The school, located in the vicinity of 37 charter schools, was losing enrollment until the center added a 9th grade. “The effort there is to energize the neighborhood and bring in resources,” Quartz said.
The center pays for a liaison — a coordinator-type position — at its two community schools. LAEP and the Youth Policy Institute, which oversees community schools in the Los Angeles Promise Neighborhoods, also hire the coordinators who work in their affiliated schools.
But one point of conflict between the district and the union, Quartz added, is whether coordinators should be district employees or hired by community-based organizations, as they are in many districts with community schools. She also noted that some LAUSD schools have other positions that already essentially function as a coordinator. She gave the example of counselors working as part of the district’s “A-G” Diploma Project, which focuses on supporting students in passing the courses needed for admission to the state’s two university systems.

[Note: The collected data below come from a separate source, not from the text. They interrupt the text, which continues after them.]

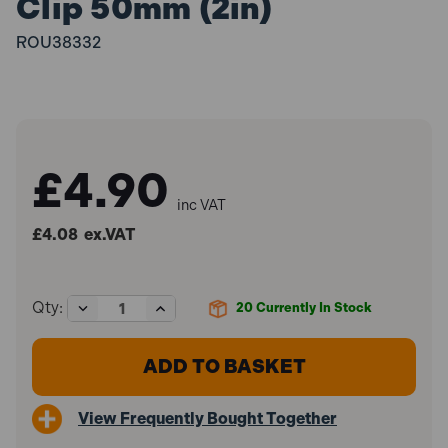
Clip 50mm (2in)
ROU38332
£4.90
inc VAT
£4.08
ex.VAT
Decrease
Increase
Qty:
20
Currently In Stock
Quantity
Quantity
of
of
Roughneck
Roughneck
ROU38332
ROU38332
Heavy-
Heavy-
Duty
Duty
View Frequently Bought Together
Plastic
Plastic
Hand
Hand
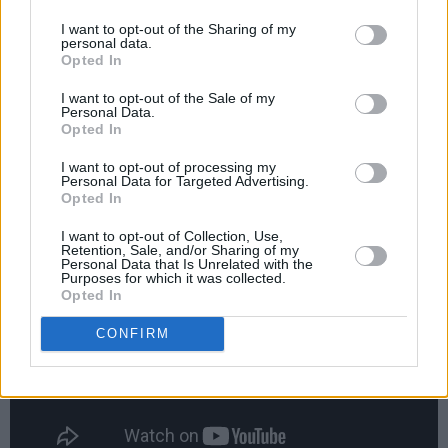
I want to opt-out of the Sharing of my
Ah man! Thank you 😭❤️
personal data.
Opted In
https://t.co/bPQqLtkV49
I want to opt-out of the Sale of my
— samsmith (@samsmith)
July 19, 2019
Personal Data.
Opted In
I want to opt-out of processing my
Personal Data for Targeted Advertising.
Opted In
Check out the video here:
I want to opt-out of Collection, Use,
Retention, Sale, and/or Sharing of my
Personal Data that Is Unrelated with the
Purposes for which it was collected.
Opted In
CONFIRM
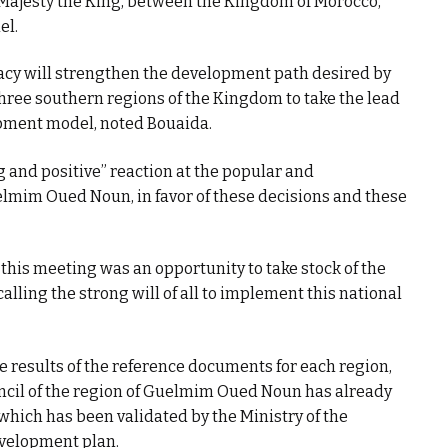
Majesty the King, between the Kingdom of Morocco,
el.
acy will strengthen the development path desired by
hree southern regions of the Kingdom to take the lead
pment model, noted Bouaida.
ng and positive” reaction at the popular and
Guelmim Oued Noun, in favor of these decisions and these
 this meeting was an opportunity to take stock of the
lling the strong will of all to implement this national
he results of the reference documents for each region,
uncil of the region of Guelmim Oued Noun has already
which has been validated by the Ministry of the
development plan.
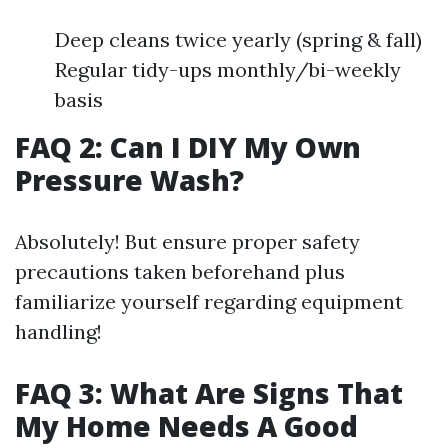
Deep cleans twice yearly (spring & fall)
Regular tidy-ups monthly/bi-weekly
basis
FAQ 2: Can I DIY My Own
Pressure Wash?
Absolutely! But ensure proper safety
precautions taken beforehand plus
familiarize yourself regarding equipment
handling!
FAQ 3: What Are Signs That
My Home Needs A Good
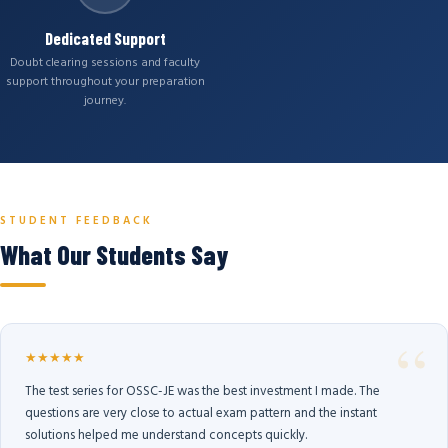
Dedicated Support
Doubt clearing sessions and faculty
support throughout your preparation
journey.
STUDENT FEEDBACK
What Our Students Say
★★★★★
The test series for OSSC-JE was the best investment I made. The
questions are very close to actual exam pattern and the instant
solutions helped me understand concepts quickly.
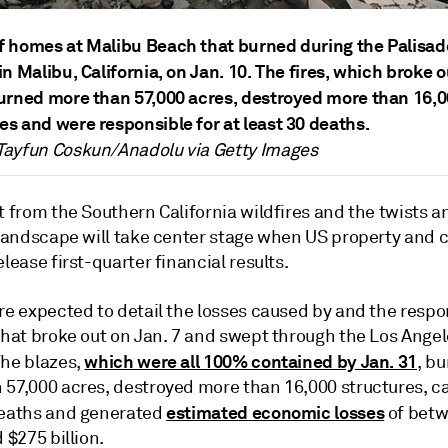
f homes at Malibu Beach that burned during the Palisad
in Malibu, California, on Jan. 10.
T
he fires, which broke o
burned more than 57,000 acres, destroyed more than 16,
es and were responsible for at least 30 deaths.
Tayfun Coskun/Anadolu via Getty Images
t from the Southern California wildfires and the twists a
 landscape will take center stage when
US property and c
elease first-quarter financial results.
re expected to detail the losses caused by and the respo
 that broke out on Jan. 7 and swept through the Los Ange
which were all 100% contained by Jan. 31
The blazes,
, b
 57,000 acres, destroyed more than 16,000 structures, c
estimated economic losses
deaths and generated
of betw
d $275 billion.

In 2017, the LAUSD board passed a resolution endorsing the approach and encouraging more schools to “transform themselves into neighborhood hubs for children, families and civic partners.” (The district did not respond to questions about what steps officials have taken since then to expand community schools.)
But Quartz suggested that Beutner’s plan to decentralize the district into 32 local networks opens the door for more community involvement in local schools. "I feel like it’s a very viable and promising strategy for the district to take on," she said.
The question is whether a stronger community schools strategy across the district can reverse declining enrollment, as it has at Mann.
"It’s going to be this slow ripple of people getting on board or not," Quartz said, "as this neighborhood school or charter school tension plays out."